Assignment: Would you please return the lines of the material that contain the word "standardization"?

Source information:

★ ★ ★ ★ ★ ★ ★

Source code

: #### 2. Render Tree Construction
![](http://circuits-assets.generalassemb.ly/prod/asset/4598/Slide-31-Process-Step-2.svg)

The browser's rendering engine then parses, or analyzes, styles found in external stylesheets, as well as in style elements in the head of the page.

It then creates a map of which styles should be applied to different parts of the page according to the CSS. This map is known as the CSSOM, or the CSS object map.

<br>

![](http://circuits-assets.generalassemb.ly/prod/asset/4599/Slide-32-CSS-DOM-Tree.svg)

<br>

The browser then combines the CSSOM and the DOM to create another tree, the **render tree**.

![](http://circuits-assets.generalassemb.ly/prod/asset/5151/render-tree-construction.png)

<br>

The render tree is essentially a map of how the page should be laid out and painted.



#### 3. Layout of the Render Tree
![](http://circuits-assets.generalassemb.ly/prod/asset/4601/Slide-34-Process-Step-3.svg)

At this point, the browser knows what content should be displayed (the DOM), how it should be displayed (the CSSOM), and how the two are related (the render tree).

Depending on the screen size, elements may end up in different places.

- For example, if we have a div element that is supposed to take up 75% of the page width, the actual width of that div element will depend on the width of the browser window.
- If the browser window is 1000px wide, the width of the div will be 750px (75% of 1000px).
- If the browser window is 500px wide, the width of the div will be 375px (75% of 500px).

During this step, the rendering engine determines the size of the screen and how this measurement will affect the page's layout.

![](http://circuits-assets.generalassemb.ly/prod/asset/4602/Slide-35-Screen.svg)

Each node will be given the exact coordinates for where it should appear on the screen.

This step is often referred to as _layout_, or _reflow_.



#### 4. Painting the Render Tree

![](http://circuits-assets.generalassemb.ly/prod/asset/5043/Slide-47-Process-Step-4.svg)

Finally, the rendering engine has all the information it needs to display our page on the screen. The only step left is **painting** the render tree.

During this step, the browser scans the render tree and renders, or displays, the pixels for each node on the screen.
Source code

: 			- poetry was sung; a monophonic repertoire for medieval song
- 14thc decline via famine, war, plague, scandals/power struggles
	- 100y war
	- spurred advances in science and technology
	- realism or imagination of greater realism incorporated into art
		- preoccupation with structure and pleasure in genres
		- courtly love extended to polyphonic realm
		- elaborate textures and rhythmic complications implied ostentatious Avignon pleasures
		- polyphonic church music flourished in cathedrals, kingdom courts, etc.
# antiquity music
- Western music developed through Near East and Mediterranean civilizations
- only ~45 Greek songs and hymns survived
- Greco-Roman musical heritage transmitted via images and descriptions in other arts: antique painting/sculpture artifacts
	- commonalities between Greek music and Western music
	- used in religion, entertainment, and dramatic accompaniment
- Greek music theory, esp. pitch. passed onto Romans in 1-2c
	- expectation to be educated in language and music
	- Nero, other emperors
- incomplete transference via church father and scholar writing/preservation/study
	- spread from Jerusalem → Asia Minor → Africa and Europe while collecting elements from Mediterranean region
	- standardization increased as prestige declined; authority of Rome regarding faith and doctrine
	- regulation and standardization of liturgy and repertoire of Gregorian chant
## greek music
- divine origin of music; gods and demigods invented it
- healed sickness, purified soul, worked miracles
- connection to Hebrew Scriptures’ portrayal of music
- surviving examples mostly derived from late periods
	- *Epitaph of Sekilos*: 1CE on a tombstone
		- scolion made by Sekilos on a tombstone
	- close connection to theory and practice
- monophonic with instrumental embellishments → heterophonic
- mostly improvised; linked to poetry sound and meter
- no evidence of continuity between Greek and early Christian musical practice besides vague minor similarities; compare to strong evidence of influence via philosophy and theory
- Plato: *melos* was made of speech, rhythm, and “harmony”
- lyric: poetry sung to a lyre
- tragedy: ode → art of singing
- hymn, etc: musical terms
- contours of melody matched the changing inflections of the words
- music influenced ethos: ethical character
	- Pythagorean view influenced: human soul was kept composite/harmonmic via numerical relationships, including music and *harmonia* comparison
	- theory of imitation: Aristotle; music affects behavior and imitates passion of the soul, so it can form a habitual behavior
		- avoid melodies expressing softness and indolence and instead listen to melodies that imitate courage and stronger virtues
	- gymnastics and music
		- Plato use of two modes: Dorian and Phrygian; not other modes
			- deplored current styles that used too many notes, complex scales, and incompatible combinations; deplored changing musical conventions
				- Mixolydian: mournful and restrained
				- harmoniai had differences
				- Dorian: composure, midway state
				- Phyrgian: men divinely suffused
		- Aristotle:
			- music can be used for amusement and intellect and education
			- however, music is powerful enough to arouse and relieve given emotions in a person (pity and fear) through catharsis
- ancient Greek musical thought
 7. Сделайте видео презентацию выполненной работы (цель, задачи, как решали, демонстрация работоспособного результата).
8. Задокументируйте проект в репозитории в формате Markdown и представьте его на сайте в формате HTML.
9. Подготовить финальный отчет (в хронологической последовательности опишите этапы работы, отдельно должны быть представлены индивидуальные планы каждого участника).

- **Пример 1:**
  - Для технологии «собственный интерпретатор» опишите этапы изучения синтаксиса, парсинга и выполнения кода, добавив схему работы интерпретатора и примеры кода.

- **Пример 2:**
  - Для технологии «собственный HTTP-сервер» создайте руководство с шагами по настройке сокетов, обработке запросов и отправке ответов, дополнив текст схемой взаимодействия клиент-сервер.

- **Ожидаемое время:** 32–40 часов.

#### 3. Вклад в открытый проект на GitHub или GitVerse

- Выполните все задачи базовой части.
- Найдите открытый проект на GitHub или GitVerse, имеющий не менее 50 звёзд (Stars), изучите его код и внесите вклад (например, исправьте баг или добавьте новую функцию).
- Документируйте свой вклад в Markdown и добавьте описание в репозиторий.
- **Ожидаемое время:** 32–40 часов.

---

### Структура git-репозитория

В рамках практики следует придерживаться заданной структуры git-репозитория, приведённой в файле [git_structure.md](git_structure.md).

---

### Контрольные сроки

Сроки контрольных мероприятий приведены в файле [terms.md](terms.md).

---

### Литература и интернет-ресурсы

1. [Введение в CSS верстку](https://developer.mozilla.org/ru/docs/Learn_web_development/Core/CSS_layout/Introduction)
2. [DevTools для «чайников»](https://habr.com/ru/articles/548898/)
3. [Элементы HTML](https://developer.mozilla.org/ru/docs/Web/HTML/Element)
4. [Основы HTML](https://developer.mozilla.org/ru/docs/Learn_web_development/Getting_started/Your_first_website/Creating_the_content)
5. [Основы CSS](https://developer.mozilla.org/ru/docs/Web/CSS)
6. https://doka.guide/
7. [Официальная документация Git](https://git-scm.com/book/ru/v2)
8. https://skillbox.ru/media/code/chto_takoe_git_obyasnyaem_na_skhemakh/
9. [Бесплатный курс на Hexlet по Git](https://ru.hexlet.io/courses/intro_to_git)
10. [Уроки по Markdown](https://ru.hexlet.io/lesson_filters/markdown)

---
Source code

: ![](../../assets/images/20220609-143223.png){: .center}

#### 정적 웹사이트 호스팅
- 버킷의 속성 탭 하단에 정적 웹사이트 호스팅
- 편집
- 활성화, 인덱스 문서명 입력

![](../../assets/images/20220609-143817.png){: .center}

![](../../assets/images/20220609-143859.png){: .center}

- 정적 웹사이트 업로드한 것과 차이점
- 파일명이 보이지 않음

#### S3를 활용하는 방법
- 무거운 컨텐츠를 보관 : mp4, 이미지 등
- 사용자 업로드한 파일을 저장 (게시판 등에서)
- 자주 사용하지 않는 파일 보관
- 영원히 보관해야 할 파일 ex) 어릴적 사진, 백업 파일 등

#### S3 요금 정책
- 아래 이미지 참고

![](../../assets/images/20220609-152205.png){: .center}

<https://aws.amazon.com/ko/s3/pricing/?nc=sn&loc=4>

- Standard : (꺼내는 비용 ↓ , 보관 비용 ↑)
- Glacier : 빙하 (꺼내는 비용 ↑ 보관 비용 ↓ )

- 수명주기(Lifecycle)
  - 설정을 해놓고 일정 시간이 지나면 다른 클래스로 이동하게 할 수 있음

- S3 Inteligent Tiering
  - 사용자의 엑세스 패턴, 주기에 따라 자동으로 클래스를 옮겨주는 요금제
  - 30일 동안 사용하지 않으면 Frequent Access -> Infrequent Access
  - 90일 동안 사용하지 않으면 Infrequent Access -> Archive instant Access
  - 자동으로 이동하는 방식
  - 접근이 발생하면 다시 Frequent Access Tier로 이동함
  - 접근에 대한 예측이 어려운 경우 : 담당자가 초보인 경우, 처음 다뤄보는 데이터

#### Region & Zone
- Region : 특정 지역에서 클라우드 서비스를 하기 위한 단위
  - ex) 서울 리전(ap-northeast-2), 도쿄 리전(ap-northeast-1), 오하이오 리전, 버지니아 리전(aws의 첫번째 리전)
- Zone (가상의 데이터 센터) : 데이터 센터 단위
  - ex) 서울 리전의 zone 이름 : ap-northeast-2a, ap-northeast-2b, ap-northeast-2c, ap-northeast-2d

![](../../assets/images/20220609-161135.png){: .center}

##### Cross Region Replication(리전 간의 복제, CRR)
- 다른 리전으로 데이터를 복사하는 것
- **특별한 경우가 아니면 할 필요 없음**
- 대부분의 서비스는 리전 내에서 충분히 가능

★ ★ ★ ★ ★ ★ ★

Exercise solution:
	- standardization increased as prestige declined; authority of Rome regarding faith and doctrine
	- regulation and standardization of liturgy and repertoire of Gregorian chant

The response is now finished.